_Selected text_:
☆ ☆ ☆ ☆

Question

As shown in the figure, the two sides of a step ladder $BA$ and $CA$ are $1.6m$ long and hinged at $A$. A rope $DE$, $0.5m$ is tied halfway up. A weight $40kg$ is suspended from a point $F$, $1.2m$ from $B$ along the ladder $BA$. Assuming the floor to be frictionless and neglecting the weight of the ladder, find the tension in the rope and forces exerted by the floor on the ladder. (Take $g=9.8m^2$)
(Hint: Consider the equilibrium of each side of the ladder separately)

Answer 1

$\Delta AOD\sim \Delta AGB$

$\Rightarrow \frac{OD}{AD}=\frac{GB}{AB}$

$\Rightarrow \frac{0.25}{0.8}=\frac{x}{1.6}$

$\Rightarrow x=0.5m$

Balancing forces $N_1+N_2=40g=392N$ ...(1)

☆ ☆ ☆ ☆

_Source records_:

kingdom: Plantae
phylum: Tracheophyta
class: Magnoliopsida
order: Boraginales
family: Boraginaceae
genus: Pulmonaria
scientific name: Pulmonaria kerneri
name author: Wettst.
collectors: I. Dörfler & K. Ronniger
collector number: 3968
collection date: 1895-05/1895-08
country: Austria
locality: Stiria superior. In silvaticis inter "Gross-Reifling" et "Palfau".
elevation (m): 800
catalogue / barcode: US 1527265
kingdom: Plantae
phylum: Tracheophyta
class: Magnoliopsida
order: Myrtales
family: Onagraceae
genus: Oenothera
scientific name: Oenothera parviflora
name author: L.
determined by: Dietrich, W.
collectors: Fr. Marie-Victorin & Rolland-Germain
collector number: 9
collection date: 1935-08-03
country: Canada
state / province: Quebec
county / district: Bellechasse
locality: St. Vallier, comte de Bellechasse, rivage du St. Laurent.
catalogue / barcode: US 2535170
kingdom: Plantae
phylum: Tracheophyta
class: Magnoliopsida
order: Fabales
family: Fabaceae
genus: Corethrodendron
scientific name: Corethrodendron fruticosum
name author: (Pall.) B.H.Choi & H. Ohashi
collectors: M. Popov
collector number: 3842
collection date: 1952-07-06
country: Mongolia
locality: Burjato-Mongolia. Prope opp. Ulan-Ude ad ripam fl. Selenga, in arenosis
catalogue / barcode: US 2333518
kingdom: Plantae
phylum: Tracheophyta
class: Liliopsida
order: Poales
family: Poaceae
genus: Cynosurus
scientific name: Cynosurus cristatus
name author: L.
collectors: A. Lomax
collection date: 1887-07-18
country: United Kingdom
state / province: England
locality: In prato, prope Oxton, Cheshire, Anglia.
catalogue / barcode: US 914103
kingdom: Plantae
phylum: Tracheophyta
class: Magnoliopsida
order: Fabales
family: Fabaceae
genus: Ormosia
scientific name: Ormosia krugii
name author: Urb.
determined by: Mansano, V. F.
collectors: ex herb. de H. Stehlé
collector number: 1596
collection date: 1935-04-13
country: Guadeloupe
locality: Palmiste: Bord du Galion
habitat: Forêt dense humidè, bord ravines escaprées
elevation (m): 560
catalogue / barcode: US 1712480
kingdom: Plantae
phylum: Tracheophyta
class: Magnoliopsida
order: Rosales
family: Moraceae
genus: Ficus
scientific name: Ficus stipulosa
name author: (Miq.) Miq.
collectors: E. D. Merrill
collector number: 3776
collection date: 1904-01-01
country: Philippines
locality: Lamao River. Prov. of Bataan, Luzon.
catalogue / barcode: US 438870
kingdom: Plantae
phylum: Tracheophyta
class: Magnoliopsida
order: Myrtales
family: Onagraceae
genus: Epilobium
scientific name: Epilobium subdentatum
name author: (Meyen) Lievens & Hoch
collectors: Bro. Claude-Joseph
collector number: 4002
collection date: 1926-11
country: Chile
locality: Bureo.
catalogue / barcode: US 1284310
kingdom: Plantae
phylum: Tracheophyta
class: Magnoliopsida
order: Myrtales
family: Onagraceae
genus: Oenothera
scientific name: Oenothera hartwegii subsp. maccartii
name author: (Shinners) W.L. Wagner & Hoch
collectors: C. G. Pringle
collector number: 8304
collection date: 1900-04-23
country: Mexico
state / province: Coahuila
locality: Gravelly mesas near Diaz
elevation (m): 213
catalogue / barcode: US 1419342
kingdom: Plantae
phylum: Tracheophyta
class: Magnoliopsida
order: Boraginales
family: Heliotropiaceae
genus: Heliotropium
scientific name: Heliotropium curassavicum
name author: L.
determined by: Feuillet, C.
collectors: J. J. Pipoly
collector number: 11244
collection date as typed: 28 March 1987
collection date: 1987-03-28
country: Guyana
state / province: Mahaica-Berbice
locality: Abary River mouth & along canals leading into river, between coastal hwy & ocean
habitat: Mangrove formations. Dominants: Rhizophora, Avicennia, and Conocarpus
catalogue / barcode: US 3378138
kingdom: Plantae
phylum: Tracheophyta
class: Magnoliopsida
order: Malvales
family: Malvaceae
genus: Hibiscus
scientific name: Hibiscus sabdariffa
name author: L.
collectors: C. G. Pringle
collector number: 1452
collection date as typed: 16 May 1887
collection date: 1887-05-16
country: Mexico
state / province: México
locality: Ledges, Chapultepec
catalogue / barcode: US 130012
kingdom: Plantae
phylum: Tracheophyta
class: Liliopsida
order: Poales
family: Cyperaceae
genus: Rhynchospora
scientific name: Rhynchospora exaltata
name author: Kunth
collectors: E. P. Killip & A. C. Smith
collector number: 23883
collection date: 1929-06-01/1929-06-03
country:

☆ ☆ ☆ ☆

_The task_: Please carry on the worked solution to the step ladder problem, picking up right after the force balance marked (1). You won't need the data for this.

_Result_:
Balancing torque of AB about A

$\Rightarrow (-N_1\times 0.5)+T\left(OA\right)+w\left(0.4\right)=0$

$\Rightarrow +0.5N_1=0.76T+156.8$

$\Rightarrow 0.5N_1-0.76T=156.8$ ...(2)

Balancing totque of AC about A

$-(N_2\times 0.5)+T\left(0.76\right)=0$

$\Rightarrow -0.5N_2+0.76T=0$ ...(3)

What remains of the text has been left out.